What the task requires: Every line in the records below between the one holding "pueblo tan sufrido" and the one holding "dijera el general", inclusive, is to be set down exactly; all other lines are to be left out.

[Provided information Boundary: Start]

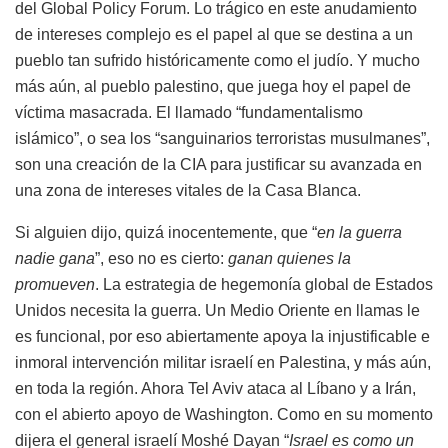
del Global Policy Forum. Lo trágico en este anudamiento
de intereses complejo es el papel al que se destina a un
pueblo tan sufrido históricamente como el judío. Y mucho
más aún, al pueblo palestino, que juega hoy el papel de
víctima masacrada. El llamado “fundamentalismo
islámico”, o sea los “sanguinarios terroristas musulmanes”,
son una creación de la CIA para justificar su avanzada en
una zona de intereses vitales de la Casa Blanca.
Si alguien dijo, quizá inocentemente, que “
en la guerra
nadie gana
”, eso no es cierto:
ganan quienes la
promueven
. La estrategia de hegemonía global de Estados
Unidos necesita la guerra. Un Medio Oriente en llamas le
es funcional, por eso abiertamente apoya la injustificable e
inmoral intervención militar israelí en Palestina, y más aún,
en toda la región. Ahora Tel Aviv ataca al Líbano y a Irán,
con el abierto apoyo de Washington. Como en su momento
dijera el general israelí Moshé Dayan “
Israel es como un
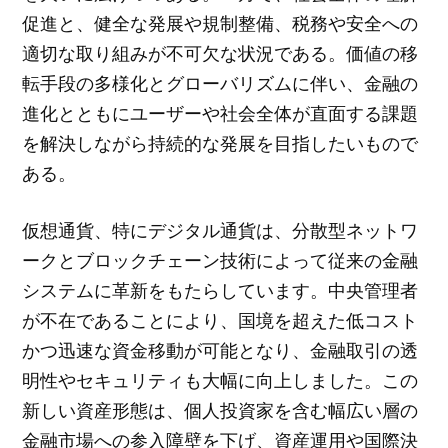
促進と、健全な発展や規制整備、税務や安全への
適切な取り組みが不可欠な状況である。価値の移
転手段の多様化とグローバリズムに伴い、金融の
進化とともにユーザーや社会全体が直面する課題
を解決しながら持続的な発展を目指したいもので
ある。
仮想通貨、特にデジタル通貨は、分散型ネットワ
ークとブロックチェーン技術によって従来の金融
システムに革新をもたらしています。中央管理者
が不在であることにより、国境を超えた低コスト
かつ迅速な資金移動が可能となり、金融取引の透
明性やセキュリティも大幅に向上しました。この
新しい資産形態は、個人投資家を含む幅広い層の
金融市場への参入障壁を下げ、資産運用や国際決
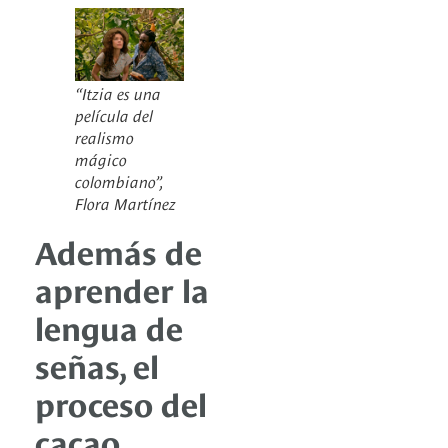
“Itzia es una
película del
realismo
mágico
colombiano”,
Flora Martínez
Además de
aprender la
lengua de
señas, el
proceso del
cacao,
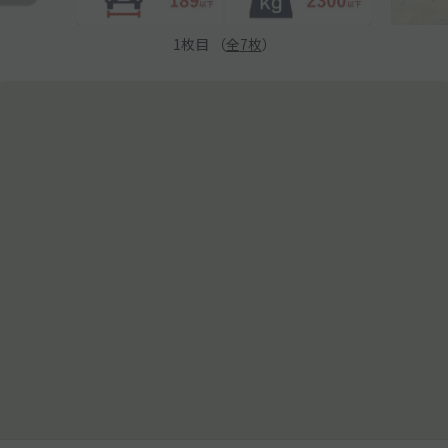
1
枚目 （
全
7
枚
）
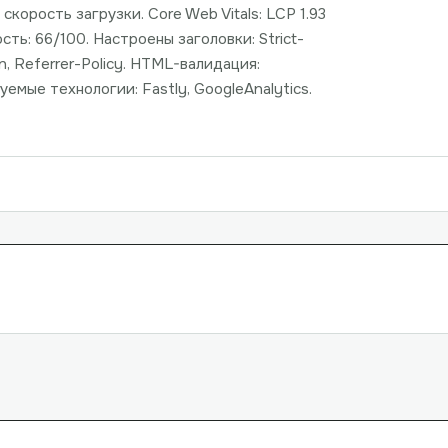
корость загрузки. Core Web Vitals: LCP 1.93
сть: 66/100. Настроены заголовки: Strict-
n, Referrer-Policy. HTML-валидация:
емые технологии: Fastly, GoogleAnalytics.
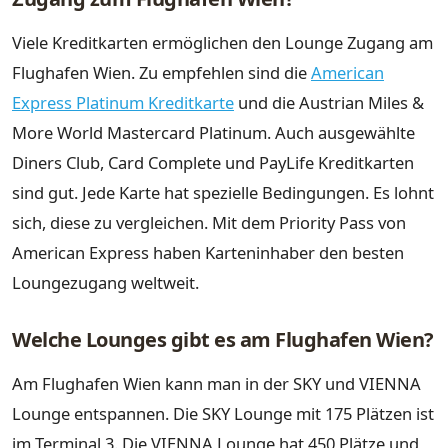
Viele Kreditkarten ermöglichen den Lounge Zugang am
Flughafen Wien. Zu empfehlen sind die
American
Express Platinum Kreditkarte
und die Austrian Miles &
More World Mastercard Platinum. Auch ausgewählte
Diners Club, Card Complete und PayLife Kreditkarten
sind gut. Jede Karte hat spezielle Bedingungen. Es lohnt
sich, diese zu vergleichen. Mit dem Priority Pass von
American Express haben Karteninhaber den besten
Loungezugang weltweit.
Welche Lounges gibt es am Flughafen Wien?
Am Flughafen Wien kann man in der SKY und VIENNA
Lounge entspannen. Die SKY Lounge mit 175 Plätzen ist
im Terminal 3. Die VIENNA Lounge hat 450 Plätze und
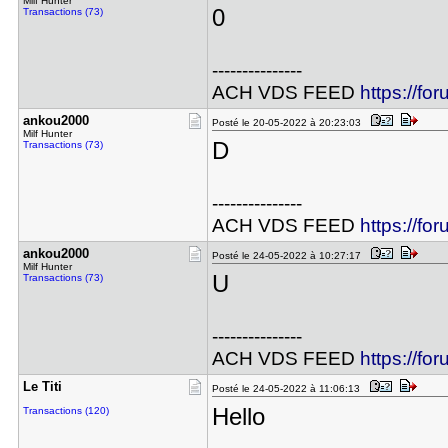
Milf Hunter
0
Transactions (73)
---------------
ACH VDS FEED
https://fo
ankou2000
Posté le 20-05-2022 à 20:23:03
Milf Hunter
D
Transactions (73)
---------------
ACH VDS FEED
https://fo
ankou2000
Posté le 24-05-2022 à 10:27:17
Milf Hunter
U
Transactions (73)
---------------
ACH VDS FEED
https://fo
Le Titi
Posté le 24-05-2022 à 11:06:13
Hello
Transactions (120)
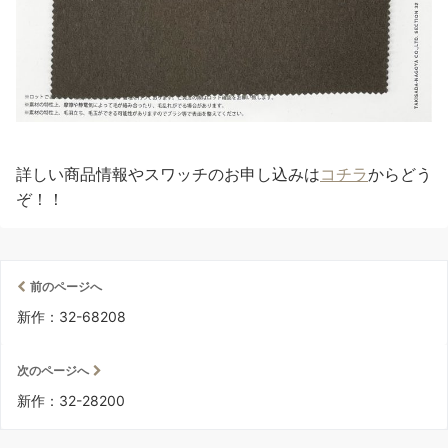
詳しい商品情報やスワッチのお申し込みは
コチラ
からどう
ぞ！！
前のページへ
新作：32-68208
次のページへ
新作：32-28200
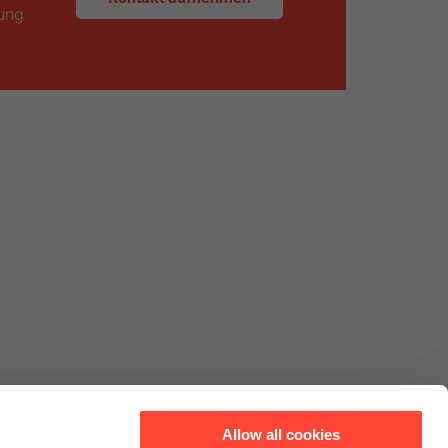
ung
Allow all cookies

[Provided information Boundary: End]

Reply:
pueblo tan sufrido históricamente como el judío. Y mucho
más aún, al pueblo palestino, que juega hoy el papel de
víctima masacrada. El llamado “fundamentalismo
islámico”, o sea los “sanguinarios terroristas musulmanes”,
son una creación de la CIA para justificar su avanzada en
una zona de intereses vitales de la Casa Blanca.
Si alguien dijo, quizá inocentemente, que “
en la guerra
nadie gana
”, eso no es cierto:
ganan quienes la
promueven
. La estrategia de hegemonía global de Estados
Unidos necesita la guerra. Un Medio Oriente en llamas le
es funcional, por eso abiertamente apoya la injustificable e
inmoral intervención militar israelí en Palestina, y más aún,
en toda la región. Ahora Tel Aviv ataca al Líbano y a Irán,
con el abierto apoyo de Washington. Como en su momento
dijera el general israelí Moshé Dayan “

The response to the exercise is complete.